Gabriele Lo Giudice

IT-Berater von Beruf, Reisender aus Leidenschaft. Japan kam zufällig in mein Leben und ging nie wieder. 28 Reisen später ist meine To-do-Liste noch länger als am Anfang.

情熱
28
Reisen
12
Städte
47
Besuchte Präfekturen
2009
Erste Reise

Die Geschichte

Wie es anfing

Ich schenkte sie mir zum Schulabschluss. Es war 2009, der Yen war noch stark — tausend Yen waren mehr als zehn Euro — und ich wusste wirklich nicht, was mich erwartete. Für mich war Japan nur „dieses ferne, technische Land, das eine unmögliche Sprache spricht“. Ich reiste mit einer Gruppe Italiener und einer Reiseleiterin, Sawako, zu dem, was ich erst später „die klassische Runde“ nennen sollte: Tokio, Kyoto, Nara, Hiroshima.

Ich verliebte mich, noch bevor ich Tokio erreichte. In Narita, während wir auf den Zug warteten, bemerkte uns ein Bahnhofsvorsteher und trat sich verbeugend an unsere Reiseleiterin heran. Ich fragte Sawako, was passiert sei.

"Er war gekommen, um sich zu entschuldigen: der Zug war 53 Sekunden zu spät. Und während er das sagte, fuhr er pünktlich hinter ihm ein. Ich dachte, er scherze — er scherzte nicht."

Von da an hörte ich nicht mehr auf. Ich kam zum Studieren zurück: einen ganzen Monat in Tokio, um Japanisch zu lernen — morgens Schule, nachmittags Hausaufgaben und abends eingeloggt, um für meinen damaligen Arbeitgeber zu arbeiten. Dann überzeugte ich meinen Vorgesetzten, mich für einen Spezialisierungskurs nach Tokio zu schicken: weitere zwei unvergessliche Wochen. Jeder Vorwand, zurückzukehren, war recht.

Denn Japan ist ein Ruf. Ein fester Gedanke, ein stetiger Herzschlag, der dich anzieht — und bis du hinfährst, ist es unmöglich zu erklären. Ich habe viele Länder besucht: die USA, Kanada, ganz Europa. Und doch ist Japan das Land, das mich jedes Mal am meisten verblüfft hat. Und diese Freundlichkeit ändert sich nie: selbst auf meiner letzten Reise, 2026, bestand ein Wirt darauf, mir die Gyoza zu erstatten, die ich bestellt hatte, weil sie beim Garen leicht aufgegangen waren — für ihn war das so nicht gut genug.

Das Schönste aber habe ich von anderen gelernt.
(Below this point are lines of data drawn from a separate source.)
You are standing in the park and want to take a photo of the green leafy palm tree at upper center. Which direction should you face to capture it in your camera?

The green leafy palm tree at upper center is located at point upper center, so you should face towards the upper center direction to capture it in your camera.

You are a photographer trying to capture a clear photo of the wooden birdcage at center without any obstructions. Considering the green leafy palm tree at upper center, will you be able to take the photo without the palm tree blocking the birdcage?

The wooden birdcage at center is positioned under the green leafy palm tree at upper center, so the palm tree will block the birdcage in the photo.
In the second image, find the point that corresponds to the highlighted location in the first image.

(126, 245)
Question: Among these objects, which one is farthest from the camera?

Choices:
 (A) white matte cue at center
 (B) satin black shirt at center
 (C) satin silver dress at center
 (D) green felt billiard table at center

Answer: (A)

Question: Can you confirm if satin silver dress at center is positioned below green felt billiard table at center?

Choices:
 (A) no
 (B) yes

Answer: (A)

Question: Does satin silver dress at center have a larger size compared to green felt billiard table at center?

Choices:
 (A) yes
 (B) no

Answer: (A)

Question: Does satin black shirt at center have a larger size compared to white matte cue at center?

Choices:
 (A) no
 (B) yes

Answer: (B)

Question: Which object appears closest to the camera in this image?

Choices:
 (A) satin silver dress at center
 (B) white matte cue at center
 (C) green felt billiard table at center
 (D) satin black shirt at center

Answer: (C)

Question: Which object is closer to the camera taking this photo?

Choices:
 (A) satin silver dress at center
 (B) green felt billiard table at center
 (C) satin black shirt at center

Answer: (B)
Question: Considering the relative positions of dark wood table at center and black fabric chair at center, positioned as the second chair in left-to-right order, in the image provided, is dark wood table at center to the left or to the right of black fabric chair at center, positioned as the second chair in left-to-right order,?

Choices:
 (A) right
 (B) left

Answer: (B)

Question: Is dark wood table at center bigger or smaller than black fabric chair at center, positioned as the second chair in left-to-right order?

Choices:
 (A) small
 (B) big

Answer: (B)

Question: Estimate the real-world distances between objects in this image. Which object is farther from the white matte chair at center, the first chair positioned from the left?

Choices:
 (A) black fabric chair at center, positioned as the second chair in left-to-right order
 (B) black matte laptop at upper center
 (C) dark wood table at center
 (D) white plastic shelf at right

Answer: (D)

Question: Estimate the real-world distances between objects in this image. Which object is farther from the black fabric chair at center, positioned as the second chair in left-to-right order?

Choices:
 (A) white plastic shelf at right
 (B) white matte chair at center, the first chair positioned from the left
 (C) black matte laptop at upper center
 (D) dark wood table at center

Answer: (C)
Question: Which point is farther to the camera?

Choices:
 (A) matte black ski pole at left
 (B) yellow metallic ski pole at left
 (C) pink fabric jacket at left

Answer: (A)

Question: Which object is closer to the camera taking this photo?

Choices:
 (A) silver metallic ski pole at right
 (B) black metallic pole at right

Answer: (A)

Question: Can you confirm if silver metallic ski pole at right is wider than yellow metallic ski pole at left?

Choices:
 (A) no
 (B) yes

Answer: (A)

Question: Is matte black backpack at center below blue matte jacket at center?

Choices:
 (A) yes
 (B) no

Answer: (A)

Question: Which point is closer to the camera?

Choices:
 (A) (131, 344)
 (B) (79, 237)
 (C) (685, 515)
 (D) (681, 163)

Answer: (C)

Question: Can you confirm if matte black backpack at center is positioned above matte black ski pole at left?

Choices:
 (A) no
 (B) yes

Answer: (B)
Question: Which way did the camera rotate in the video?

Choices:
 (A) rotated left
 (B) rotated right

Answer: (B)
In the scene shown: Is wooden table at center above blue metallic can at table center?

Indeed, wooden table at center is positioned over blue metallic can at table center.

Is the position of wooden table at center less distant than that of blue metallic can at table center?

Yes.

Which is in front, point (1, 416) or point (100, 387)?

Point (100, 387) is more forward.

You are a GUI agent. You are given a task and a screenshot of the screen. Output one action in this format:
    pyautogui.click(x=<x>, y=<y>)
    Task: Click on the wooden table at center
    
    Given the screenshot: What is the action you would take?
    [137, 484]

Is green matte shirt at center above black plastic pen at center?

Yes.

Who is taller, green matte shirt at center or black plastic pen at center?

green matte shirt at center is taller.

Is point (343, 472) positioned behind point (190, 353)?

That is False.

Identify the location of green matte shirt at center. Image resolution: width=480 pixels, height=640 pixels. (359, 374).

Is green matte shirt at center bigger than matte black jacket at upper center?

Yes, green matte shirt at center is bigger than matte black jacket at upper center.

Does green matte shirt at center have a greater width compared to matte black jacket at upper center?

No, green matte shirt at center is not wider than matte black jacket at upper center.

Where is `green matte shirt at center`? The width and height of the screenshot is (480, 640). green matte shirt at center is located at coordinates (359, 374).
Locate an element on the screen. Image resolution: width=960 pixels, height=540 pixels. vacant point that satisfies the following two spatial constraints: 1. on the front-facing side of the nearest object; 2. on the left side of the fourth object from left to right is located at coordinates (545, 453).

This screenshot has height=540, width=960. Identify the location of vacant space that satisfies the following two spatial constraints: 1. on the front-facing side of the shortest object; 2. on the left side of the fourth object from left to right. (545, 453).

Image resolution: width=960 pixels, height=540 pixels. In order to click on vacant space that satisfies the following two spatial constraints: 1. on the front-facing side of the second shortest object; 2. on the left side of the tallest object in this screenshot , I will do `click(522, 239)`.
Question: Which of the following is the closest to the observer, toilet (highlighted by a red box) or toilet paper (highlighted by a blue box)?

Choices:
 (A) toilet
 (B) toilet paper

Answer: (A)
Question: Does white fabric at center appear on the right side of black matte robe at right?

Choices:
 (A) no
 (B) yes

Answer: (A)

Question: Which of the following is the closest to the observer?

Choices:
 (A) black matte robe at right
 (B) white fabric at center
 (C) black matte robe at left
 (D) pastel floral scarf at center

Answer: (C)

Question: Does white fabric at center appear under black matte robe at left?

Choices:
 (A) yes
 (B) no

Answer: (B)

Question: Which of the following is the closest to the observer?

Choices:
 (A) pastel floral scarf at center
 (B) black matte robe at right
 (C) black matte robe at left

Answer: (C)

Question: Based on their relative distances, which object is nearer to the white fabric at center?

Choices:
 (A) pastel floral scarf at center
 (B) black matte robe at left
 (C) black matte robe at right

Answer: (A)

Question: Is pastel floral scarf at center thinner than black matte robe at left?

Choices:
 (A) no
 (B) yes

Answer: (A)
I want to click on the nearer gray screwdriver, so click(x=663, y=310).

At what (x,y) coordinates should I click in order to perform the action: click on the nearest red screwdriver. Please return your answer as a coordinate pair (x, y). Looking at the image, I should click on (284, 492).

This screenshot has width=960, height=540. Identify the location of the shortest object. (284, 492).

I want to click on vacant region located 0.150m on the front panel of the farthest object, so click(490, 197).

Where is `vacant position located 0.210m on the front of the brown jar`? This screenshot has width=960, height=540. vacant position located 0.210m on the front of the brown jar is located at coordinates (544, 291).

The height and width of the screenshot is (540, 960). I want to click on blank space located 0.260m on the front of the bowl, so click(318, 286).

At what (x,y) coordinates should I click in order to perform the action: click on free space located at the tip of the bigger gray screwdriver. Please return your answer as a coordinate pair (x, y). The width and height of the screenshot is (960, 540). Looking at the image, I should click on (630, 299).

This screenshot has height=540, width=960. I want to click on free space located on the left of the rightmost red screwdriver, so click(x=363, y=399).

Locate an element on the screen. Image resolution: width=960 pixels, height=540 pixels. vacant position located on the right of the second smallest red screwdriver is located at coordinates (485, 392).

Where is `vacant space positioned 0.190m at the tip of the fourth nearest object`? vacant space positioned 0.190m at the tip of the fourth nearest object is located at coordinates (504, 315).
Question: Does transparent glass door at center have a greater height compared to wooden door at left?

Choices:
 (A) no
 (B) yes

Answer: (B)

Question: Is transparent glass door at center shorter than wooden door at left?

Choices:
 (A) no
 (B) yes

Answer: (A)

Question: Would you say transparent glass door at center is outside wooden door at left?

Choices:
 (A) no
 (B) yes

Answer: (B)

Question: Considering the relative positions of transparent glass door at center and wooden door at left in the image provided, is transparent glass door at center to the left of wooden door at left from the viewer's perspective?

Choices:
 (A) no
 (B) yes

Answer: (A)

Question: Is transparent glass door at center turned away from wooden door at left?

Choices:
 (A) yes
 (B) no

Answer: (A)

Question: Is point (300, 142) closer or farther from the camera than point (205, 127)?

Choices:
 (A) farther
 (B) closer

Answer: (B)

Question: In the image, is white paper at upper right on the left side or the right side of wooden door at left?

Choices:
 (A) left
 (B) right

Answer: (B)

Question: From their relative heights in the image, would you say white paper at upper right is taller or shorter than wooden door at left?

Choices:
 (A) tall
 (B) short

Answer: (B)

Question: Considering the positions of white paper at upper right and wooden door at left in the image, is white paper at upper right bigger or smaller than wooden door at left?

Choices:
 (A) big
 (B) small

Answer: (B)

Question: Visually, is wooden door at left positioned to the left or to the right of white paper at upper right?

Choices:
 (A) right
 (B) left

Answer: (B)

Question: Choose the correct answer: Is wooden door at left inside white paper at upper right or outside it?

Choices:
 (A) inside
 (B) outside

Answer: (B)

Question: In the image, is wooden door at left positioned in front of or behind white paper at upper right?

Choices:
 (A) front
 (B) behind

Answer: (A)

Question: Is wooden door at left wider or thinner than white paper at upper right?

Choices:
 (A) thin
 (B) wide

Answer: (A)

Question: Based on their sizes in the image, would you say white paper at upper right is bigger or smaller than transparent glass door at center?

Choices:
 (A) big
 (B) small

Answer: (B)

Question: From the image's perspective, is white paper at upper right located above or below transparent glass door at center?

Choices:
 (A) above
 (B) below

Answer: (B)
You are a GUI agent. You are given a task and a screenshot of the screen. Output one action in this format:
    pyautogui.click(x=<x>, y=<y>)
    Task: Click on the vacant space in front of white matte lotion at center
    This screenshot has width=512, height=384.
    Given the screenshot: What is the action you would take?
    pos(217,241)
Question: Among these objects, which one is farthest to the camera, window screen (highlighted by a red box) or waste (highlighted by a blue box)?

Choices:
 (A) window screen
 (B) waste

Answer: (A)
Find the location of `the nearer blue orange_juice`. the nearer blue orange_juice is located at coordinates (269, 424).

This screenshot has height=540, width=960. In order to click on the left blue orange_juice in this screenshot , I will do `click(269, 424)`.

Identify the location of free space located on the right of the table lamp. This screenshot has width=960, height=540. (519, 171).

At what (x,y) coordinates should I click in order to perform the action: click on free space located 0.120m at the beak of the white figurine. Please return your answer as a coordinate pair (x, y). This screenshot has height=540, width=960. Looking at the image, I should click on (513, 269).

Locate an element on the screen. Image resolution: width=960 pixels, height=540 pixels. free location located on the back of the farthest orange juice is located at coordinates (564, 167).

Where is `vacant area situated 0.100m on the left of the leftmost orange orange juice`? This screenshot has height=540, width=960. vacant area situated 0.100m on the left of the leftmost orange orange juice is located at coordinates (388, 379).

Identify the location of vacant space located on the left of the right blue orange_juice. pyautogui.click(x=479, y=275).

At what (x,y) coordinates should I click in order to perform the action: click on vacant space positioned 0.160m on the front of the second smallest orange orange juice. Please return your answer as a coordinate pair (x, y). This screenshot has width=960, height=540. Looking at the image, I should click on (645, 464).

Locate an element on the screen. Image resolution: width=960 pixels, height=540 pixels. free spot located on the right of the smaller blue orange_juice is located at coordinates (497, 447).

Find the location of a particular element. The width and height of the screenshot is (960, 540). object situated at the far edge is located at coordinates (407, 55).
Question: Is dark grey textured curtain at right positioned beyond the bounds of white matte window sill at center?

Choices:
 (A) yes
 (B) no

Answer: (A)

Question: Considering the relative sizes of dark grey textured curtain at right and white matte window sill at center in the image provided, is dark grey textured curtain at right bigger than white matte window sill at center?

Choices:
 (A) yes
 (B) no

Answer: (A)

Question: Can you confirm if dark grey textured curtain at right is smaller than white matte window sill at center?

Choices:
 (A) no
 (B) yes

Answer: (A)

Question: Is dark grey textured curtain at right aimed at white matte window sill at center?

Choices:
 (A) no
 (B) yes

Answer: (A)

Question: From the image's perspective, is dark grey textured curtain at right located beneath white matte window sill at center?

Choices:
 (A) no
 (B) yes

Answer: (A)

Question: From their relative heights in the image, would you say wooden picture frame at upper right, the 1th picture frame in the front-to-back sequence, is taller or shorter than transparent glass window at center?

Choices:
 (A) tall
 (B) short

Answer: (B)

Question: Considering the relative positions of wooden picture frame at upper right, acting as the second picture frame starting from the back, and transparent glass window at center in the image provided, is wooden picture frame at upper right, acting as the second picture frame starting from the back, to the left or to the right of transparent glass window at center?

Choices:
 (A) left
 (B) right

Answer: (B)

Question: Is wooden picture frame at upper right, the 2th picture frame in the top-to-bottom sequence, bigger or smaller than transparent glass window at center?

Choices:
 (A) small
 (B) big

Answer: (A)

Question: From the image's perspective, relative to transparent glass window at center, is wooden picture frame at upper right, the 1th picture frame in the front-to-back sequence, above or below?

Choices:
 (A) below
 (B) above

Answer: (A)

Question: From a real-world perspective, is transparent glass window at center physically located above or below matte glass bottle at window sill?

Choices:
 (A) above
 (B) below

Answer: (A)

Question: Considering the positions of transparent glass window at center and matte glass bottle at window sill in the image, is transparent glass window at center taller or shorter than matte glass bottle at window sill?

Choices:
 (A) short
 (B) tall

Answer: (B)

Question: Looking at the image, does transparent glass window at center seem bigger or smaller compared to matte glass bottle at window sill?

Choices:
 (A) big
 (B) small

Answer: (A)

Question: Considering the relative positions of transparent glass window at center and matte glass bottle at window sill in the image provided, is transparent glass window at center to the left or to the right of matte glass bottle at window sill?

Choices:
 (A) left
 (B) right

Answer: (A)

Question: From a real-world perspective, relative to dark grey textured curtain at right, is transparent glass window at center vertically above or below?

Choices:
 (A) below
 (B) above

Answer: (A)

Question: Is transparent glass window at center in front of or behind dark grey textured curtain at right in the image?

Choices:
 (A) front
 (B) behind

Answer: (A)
Über die Jahre habe ich Freunde, Bekannte, Menschen aller Art mitgenommen. Und am Ende jeder Reise stellte ich immer dieselbe Frage: „Was hat dir am besten gefallen?“ Die Antwort war immer dieselbe, von allen, nach jeder Reise: die Menschen.

Warum diese Seite

Jahrelang gab ich Tipps mündlich, per WhatsApp, in Facebook-Gruppen. Freunde, Freunde von Freunden, Fremde, die mich fragten: „Wo schlafe ich in Kyoto?“, „Lohnt sich der JR Pass?“, „Wo isst man morgens guten Sushi?“.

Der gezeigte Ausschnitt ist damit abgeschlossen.